Video footage uploaded to the Internet showed black smoke coming from the area.
Syrian state-run media said the incident was caused by an armed terrorist group in an attempt to sabotage some of the country’s oil production. The pipeline carries oil from eastern Syria to the refinery in Homs.
The Local Coordination Committees (LCC), an activist group based in the country, said the pipeline was “blown up by security forces and the regime’s army,” but did not elaborate.
The Syrian government has commonly referred to armed terrorist groups, sometimes backed by foreign powers, as a major source of disruption in the country.
Officials told state media that authorities extinguished the fire and stopped pumping oil through the pipeline before shifting to other pipes.
In the video that was posted, an unnamed narrator could be heard saying that “the burning of one of the pipelines by Assad’s Shabiha [state-backed militia], using a mortar rocket in Bab Amro neighborhood on Dec. 8, 2011 and the houses around it are burning,” according to Al-Jazeera television.
“The pipeline was attacked by the government forces so they can accuse the residents of doing it, so they can bomb Baba Amro entirely,” the man continued.
The narrator identified a black, armored vehicle near the pipe fire as belonging to Syria’s Shabiha militia, who have been accused of committing atrocities in the past. The man said that the vehicle was responsible for attacking the pipeline.
Homs has been hit particularly hard by security forces, according to the LCC. It also said that dozens are killed in the flashpoint city every day and it is a place “where horrifying crimes and abuses have been committed.”

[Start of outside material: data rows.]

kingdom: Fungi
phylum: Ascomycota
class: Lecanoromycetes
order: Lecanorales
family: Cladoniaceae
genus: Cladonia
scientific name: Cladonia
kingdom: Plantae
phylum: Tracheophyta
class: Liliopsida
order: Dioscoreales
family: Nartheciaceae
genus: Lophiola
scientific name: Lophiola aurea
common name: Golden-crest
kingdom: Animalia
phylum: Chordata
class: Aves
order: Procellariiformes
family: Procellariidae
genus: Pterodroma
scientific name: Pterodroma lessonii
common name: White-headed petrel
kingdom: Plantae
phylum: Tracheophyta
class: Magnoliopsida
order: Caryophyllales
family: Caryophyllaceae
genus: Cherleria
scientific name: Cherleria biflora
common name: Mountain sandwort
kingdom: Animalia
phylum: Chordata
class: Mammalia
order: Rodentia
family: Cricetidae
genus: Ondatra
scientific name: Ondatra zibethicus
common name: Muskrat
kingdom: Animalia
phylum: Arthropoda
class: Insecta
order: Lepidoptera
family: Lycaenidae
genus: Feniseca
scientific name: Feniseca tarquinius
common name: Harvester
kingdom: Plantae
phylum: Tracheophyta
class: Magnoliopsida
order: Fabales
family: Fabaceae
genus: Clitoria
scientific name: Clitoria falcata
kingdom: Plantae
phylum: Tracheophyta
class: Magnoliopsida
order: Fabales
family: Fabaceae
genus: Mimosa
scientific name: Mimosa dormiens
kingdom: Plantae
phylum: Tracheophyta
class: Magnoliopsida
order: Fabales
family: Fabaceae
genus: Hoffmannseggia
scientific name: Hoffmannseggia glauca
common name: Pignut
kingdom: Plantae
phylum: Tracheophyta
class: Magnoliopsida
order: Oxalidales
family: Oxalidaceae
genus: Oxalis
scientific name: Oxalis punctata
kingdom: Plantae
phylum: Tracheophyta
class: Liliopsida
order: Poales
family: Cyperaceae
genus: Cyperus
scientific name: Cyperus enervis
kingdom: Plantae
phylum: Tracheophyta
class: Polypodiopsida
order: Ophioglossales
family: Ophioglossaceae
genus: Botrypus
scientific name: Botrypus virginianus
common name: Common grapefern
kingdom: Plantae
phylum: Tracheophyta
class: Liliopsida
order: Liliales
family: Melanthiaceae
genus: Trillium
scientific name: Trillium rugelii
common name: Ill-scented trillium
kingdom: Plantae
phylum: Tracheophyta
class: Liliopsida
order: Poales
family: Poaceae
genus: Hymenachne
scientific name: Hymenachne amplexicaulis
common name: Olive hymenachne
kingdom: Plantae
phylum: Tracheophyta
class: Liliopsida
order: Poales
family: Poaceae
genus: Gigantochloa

Reports coming from inside Syria cannot be easily verified due to the country’s ban on foreign media.
At the same time, more protests were staged in several parts of the country against the government of Bashar al-Assad, who gave his first interview on Wednesday with foreign media. In the ABC interview, he denied claims that his security forces were responsible for the deaths of civilians.
The LCC report that at least 100 people have been killed since the weekend, saying that security forces were responsible for “indiscriminate gunfire” and using bombs or other heavy weapons in Idlib Province and in Damascus.
Last week, the United Nations gave an estimate that more than 4,000 have died since the crackdown began in March.